- _Material for this task_:

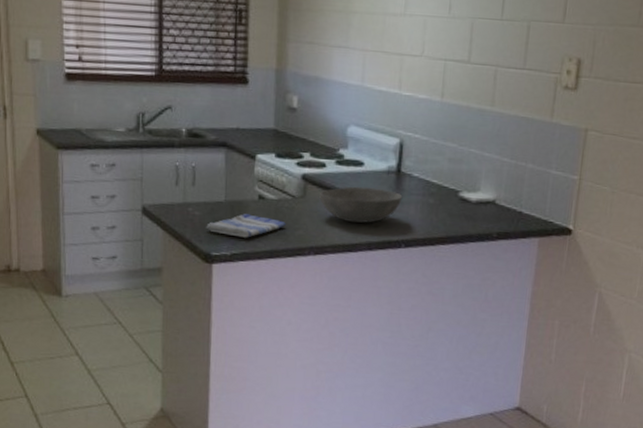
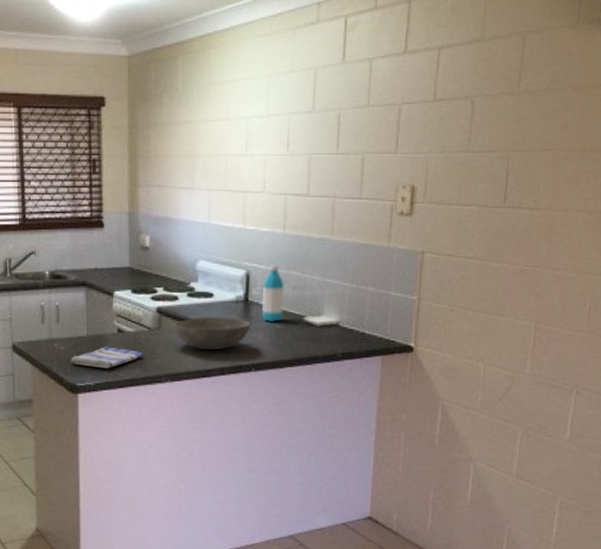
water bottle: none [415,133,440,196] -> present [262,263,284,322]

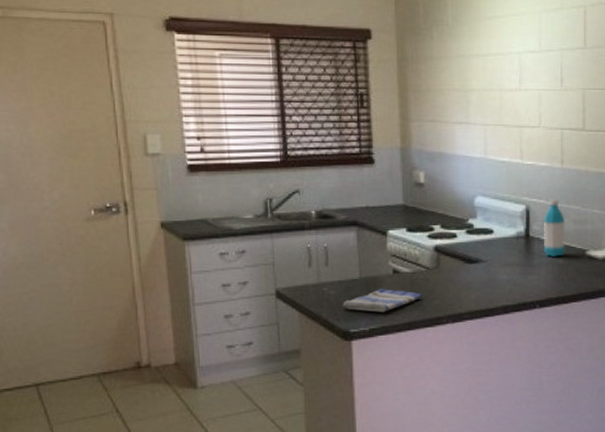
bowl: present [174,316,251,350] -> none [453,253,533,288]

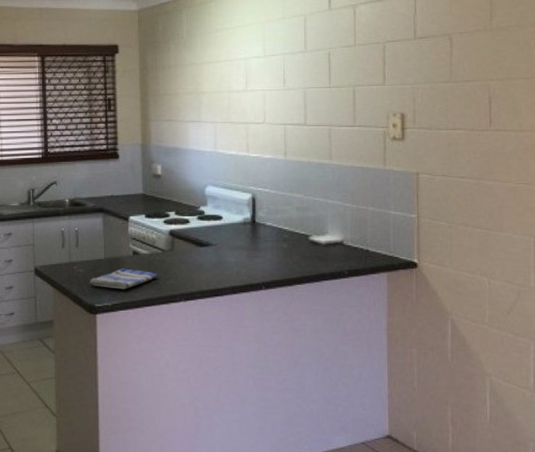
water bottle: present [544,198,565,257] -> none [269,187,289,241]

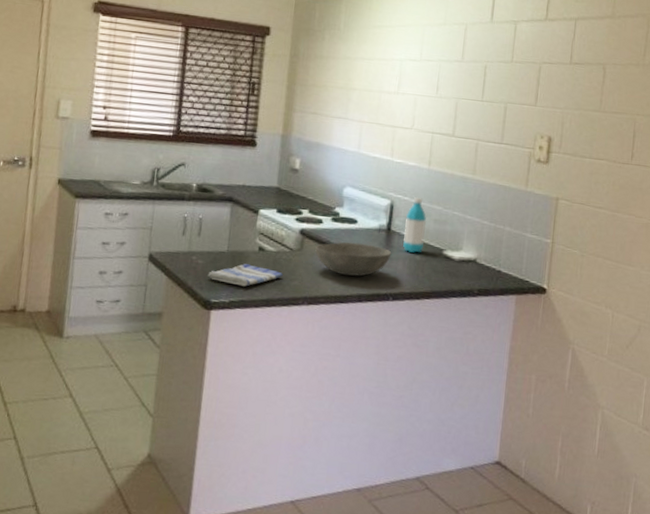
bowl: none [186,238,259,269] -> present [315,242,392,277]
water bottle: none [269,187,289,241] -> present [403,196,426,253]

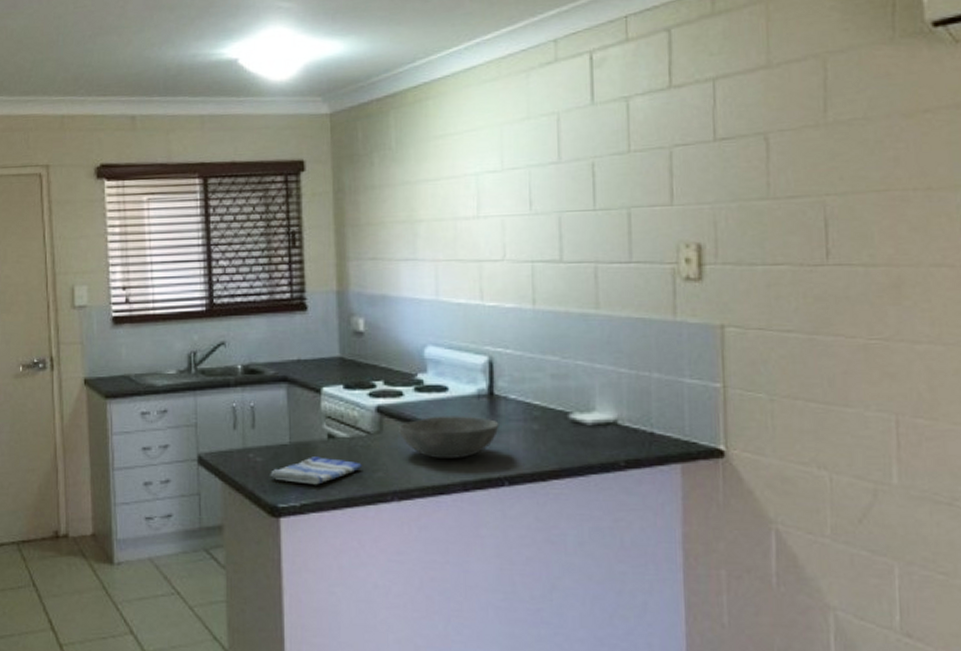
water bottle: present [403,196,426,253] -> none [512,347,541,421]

- _Work to complete_: Please write every line above out exactly as given, except for any pictures.

- _Task response_:
water bottle: none [415,133,440,196] -> present [262,263,284,322]

bowl: present [174,316,251,350] -> none [453,253,533,288]

water bottle: present [544,198,565,257] -> none [269,187,289,241]

bowl: none [186,238,259,269] -> present [315,242,392,277]
water bottle: none [269,187,289,241] -> present [403,196,426,253]

water bottle: present [403,196,426,253] -> none [512,347,541,421]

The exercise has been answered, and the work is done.